◆ Partes do exercício:
**a)** Segundo a ementa do provimento sobre férias dos magistrados, sobre quais matérias dispõe a regulamentação do direito a férias anuais? Liste todas.
**b)** Repita o trecho do provimento sobre férias dos magistrados de "Parágrafo único. A" até "de sua publicação.".

Altera o artigo 5º e acrescenta o 5º-A ao Provimento nº 233, de 24 de junho de 2026, que regulamenta o direito a férias anuais dos magistrados, dispondo sobre o período de gozo, o fracionamento, a acumulação por necessidade do serviço e as hipóteses e critérios para a conversão em pecúnia.
SEI n. 13073/2026

O CORREGEDOR NACIONAL DE JUSTIÇA, no uso de suas atribuições constitucionais e regimentais, conferidas pelo art. 103-B, § 5º, inciso I, da Constituição Federal, e pelo Regimento Interno do Conselho Nacional de Justiça;
CONSIDERANDO o quanto decidido pelo Supremo Tribunal Federal na ADI n. 6606 e ações correlatas;
RESOLVE:
Art. 1º O artigo 5º do Provimento nº 233, de 24 de junho de 2026, passa a vigorar com a seguinte redação:
“Art. 5º Aos tribunais é facultada, em cada exercício financeiro, a conversão em pecúnia de 30 (trinta) dias de férias de seus magistrados, aplicando-se esta regra aos períodos de férias adquiridos a partir de 25/03/2026.” (NR)
Art. 2º Fica acrescido ao Provimento nº 233, de 24 de junho de 2026, o artigo 5º-A com a seguinte redação:
“Art. 5º-A A conversão em pecúnia de períodos de férias adquiridos antes de 25/03/2026 está condicionada a que o tribunal informe à Corregedoria Nacional, magistrado a magistrado, que o acúmulo se deu por absoluta necessidade do serviço.
Parágrafo único. A indenização das férias acumuladas, conforme disposto no caput, deverá recair, obrigatoriamente, sobre o período mais antigo acumulado.”
Art. 3º Este Provimento entra em vigor na data de sua publicação.

◆ Dados fornecidos:
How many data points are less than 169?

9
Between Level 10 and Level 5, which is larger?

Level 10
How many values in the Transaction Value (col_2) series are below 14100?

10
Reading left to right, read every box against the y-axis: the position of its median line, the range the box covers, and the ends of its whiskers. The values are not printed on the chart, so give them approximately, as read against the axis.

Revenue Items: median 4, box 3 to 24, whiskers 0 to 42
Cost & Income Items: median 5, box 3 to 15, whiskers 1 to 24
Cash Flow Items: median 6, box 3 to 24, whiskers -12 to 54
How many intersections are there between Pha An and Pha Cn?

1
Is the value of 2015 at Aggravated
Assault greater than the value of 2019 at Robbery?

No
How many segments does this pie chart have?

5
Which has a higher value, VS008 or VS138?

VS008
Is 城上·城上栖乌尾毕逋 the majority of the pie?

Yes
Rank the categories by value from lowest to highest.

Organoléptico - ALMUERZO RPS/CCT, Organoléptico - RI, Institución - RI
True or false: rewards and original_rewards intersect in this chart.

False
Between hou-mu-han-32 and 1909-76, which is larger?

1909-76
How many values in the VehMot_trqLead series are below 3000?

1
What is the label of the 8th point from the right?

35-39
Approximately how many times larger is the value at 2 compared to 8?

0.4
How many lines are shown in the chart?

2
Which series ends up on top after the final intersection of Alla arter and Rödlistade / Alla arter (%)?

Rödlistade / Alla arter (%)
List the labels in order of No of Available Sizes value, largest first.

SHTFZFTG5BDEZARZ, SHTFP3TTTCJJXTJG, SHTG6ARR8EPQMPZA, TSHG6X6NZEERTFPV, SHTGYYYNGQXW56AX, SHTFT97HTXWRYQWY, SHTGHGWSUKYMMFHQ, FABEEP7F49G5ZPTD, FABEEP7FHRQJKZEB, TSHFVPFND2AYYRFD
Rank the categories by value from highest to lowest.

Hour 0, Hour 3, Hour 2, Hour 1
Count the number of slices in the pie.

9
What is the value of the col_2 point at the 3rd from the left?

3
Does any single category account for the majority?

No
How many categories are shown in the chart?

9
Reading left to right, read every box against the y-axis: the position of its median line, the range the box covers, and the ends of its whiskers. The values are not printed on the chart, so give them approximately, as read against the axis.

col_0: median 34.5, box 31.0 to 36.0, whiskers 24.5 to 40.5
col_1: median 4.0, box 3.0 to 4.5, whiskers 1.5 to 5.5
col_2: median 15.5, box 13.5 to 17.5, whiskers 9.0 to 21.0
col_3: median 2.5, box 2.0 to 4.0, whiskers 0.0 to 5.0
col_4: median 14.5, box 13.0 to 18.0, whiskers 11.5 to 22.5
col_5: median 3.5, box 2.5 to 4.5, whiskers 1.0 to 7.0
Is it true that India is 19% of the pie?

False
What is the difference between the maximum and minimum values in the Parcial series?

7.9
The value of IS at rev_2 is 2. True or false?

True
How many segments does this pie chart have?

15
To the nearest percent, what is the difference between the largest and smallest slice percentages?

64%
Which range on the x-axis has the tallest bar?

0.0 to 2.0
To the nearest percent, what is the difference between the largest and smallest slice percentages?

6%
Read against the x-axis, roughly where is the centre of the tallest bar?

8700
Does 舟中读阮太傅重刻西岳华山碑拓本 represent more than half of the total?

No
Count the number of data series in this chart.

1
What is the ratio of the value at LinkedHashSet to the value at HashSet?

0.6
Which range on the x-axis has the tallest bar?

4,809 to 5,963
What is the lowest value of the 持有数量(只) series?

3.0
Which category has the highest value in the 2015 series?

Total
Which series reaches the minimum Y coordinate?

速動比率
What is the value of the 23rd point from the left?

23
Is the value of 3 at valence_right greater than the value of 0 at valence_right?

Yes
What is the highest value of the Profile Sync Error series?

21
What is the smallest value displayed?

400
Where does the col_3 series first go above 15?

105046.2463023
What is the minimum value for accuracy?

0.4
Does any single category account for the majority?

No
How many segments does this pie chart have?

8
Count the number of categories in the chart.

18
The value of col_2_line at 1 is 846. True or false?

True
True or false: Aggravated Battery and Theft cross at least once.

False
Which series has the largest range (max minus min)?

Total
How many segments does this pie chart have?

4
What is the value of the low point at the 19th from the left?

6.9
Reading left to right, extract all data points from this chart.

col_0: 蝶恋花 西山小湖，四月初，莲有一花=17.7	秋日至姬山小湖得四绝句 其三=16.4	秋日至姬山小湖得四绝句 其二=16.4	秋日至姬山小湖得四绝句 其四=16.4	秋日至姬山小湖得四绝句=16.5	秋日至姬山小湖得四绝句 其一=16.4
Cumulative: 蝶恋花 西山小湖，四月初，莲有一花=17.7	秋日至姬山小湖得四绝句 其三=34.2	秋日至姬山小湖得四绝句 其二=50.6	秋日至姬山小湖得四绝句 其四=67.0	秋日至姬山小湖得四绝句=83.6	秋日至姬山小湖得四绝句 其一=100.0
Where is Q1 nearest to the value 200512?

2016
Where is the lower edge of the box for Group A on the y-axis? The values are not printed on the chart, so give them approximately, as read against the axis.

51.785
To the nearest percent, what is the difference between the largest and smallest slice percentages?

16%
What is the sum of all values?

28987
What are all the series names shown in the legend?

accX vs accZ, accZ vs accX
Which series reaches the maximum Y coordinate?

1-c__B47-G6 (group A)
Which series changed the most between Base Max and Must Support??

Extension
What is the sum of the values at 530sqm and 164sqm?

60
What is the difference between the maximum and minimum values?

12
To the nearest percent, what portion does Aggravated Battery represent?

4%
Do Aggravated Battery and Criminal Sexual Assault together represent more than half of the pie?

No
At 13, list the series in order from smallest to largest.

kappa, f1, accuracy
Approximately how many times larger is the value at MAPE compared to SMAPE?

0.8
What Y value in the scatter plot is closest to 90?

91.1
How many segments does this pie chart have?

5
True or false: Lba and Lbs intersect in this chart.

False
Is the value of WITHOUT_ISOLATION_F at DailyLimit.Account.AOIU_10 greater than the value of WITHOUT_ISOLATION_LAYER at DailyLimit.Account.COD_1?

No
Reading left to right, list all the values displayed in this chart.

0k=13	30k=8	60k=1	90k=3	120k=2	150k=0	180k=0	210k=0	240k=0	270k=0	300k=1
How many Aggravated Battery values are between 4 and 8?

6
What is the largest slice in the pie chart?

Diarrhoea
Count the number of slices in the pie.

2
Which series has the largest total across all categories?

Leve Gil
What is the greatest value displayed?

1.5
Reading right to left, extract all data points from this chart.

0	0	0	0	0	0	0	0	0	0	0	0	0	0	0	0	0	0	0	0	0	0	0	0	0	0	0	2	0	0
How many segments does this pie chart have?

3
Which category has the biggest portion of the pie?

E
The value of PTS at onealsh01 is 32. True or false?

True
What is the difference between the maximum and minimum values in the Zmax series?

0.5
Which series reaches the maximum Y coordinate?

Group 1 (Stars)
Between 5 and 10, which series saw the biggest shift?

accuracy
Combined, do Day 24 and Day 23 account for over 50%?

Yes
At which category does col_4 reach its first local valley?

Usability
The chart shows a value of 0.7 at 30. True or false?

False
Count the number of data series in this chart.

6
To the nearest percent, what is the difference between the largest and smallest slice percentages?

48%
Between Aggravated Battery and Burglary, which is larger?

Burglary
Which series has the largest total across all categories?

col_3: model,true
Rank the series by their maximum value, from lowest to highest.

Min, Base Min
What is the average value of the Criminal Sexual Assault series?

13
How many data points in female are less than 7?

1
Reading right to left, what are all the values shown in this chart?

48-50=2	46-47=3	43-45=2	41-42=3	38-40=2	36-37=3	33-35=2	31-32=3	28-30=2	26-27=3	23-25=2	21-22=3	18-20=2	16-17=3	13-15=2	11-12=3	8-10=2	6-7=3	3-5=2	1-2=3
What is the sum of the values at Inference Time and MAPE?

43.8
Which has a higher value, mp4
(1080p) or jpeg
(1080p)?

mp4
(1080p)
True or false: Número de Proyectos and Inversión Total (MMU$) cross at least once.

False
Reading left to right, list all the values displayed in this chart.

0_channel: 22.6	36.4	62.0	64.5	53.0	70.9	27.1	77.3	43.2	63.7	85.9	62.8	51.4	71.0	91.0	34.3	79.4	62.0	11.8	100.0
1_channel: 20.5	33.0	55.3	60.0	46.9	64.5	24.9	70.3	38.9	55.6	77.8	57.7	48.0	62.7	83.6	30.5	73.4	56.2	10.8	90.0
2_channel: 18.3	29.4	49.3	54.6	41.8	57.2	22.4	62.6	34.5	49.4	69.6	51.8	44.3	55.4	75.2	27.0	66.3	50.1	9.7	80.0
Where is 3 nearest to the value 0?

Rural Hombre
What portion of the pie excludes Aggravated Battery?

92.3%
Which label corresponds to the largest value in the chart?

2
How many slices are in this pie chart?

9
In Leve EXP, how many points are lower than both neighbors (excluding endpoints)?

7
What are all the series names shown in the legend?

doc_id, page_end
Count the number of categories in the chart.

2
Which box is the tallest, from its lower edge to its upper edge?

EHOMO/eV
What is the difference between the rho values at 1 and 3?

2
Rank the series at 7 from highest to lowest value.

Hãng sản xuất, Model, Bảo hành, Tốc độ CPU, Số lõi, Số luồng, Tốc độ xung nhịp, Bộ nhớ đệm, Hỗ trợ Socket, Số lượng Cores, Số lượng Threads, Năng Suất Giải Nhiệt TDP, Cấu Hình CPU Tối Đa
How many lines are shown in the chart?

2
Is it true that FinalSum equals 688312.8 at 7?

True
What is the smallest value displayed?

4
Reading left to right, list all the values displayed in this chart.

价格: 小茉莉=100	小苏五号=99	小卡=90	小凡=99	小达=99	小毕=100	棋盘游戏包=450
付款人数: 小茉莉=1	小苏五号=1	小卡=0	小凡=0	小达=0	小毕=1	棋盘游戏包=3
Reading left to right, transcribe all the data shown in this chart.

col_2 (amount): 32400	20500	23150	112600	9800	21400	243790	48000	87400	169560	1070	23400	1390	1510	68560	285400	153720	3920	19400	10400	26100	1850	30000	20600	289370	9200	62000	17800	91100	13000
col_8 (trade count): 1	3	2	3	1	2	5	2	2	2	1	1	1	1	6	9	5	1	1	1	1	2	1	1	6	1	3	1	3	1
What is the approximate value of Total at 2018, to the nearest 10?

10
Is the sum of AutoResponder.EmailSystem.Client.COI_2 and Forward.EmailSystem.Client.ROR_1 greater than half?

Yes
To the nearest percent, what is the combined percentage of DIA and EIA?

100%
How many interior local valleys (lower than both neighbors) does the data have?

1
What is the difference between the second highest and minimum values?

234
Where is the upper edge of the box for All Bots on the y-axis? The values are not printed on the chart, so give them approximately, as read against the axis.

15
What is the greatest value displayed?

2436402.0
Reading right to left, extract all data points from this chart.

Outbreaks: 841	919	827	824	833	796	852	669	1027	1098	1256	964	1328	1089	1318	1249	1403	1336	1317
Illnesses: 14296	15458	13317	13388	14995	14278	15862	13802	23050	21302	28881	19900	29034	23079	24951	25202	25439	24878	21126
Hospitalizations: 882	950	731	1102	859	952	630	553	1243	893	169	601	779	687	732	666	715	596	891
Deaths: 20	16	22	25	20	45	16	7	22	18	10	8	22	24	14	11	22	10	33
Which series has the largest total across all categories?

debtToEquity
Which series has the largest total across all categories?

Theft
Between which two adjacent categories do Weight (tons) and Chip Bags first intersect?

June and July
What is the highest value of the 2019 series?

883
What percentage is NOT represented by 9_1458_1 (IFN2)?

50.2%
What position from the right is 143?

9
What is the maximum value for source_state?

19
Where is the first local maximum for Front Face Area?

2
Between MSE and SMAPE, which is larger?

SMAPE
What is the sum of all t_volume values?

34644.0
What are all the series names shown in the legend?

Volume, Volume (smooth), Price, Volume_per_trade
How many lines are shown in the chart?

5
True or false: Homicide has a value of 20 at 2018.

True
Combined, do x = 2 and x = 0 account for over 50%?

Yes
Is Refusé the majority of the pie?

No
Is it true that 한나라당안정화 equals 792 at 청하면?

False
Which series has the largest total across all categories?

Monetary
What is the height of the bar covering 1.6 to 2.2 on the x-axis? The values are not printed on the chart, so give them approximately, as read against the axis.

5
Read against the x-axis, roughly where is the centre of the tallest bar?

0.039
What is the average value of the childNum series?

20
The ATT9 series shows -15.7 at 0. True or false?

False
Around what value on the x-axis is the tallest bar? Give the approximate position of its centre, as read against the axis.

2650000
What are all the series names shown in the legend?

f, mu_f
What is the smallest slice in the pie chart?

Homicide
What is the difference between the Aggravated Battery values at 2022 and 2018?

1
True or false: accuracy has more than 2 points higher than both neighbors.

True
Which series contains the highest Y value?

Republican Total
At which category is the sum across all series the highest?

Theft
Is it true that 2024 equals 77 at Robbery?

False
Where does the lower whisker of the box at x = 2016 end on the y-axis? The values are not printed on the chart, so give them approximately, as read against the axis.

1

◆ Respostas a seguir:
**a)**
- o período de gozo
- o fracionamento
- a acumulação por necessidade do serviço
- as hipóteses e critérios para a conversão em pecúnia

**b)**
Parágrafo único. A indenização das férias acumuladas, conforme disposto no caput, deverá recair, obrigatoriamente, sobre o período mais antigo acumulado.”
Art. 3º Este Provimento entra em vigor na data de sua publicação.